Anger is an enduring stereotype: Ideas about “appropriate” femininity are hard to dislodge. Researchers of unconscious bias argue that humans have a deep attachment to their unexamined assumptions: We’re happy when someone behaves as we expect them to, and uncomfortable — or even angry — when they don’t. Any professional woman could surely give examples of getting pushback for not fitting the stereotype of “niceness.” Tough, assertive women are often seen as bitches, while aggressive, overbearing men are often promoted.
Unwillingness to be led by women is a fourth barrier to women’s advancement in academic medicine. Josiah unconsciously showed this bias when he told me how he advised a female division chief in his department to soften her edges because she “clashes” with strong men. “We tell her she can’t say, ‘That was a stupid idea,’ even if it was a stupid idea. Instead she could say, ‘I would think about it differently.’ We’ve tried to rein in some of that, so others don’t feel like she’s exerting too much authority over them.”
He acknowledges that men are uncomfortable with this woman exerting authority over them which is, after all, her job as a division chief. The “we” who really run things have had to “rein her in” and get her under control. Many women who spoke to me described this impossible position: be an assertive decision-maker but still be nice.

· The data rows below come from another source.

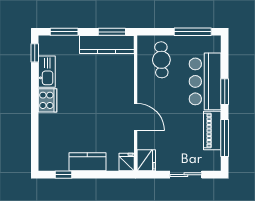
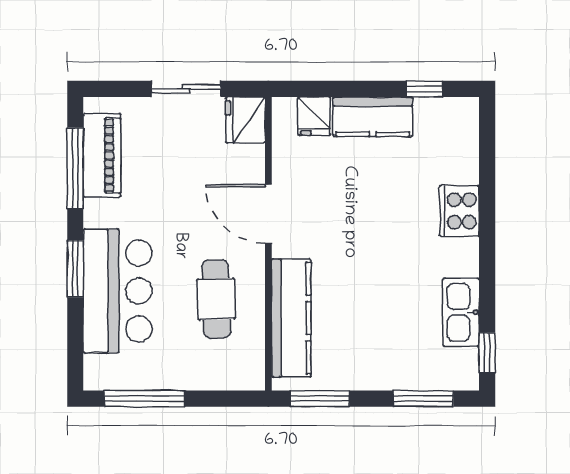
kitchen counter: (107, 45) -> (291, 318), moved, turned 90
cafe table: (161, 60) -> (216, 299), moved
cooker: (47, 100) -> (459, 211), moved
piano: (212, 130) -> (102, 155), moved
fridge: (127, 162) -> (314, 116), moved
sliding door: (186, 175) -> (186, 89), moved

The mental energy required to maintain one’s professional sense of self while being misrecognized by patients, talked over by colleagues, and dismissed for having children is exhausting.
Conversations about unconscious assumptions
Many men I spoke with saw themselves as champions of women in their field and emphasized their advocacy. Yet their actions and language reveal the powerful pull of unconscious assumptions. Perhaps no one has ever asked them to consider why they think women must do all the child care, why they frequently interrupt and talk over women, or why they find assertive women disturbing.
Until conversations about those problems begin, DEI policies will never produce a gender-diverse workforce. Even worse, the constant pressure of discriminatory attitudes stops women from being rewarded for their work or advancing. Today’s emphasis on DEI without the hard work of changing professional cultures is pernicious. It’s no wonder that women leave their fields or give up their research. And that is a brain drain nobody can afford.
Jennifer Rubin Grandis is a surgeon, scientist, and distinguished professor of otolaryngology‑head and neck surgery at the University of California, San Francisco.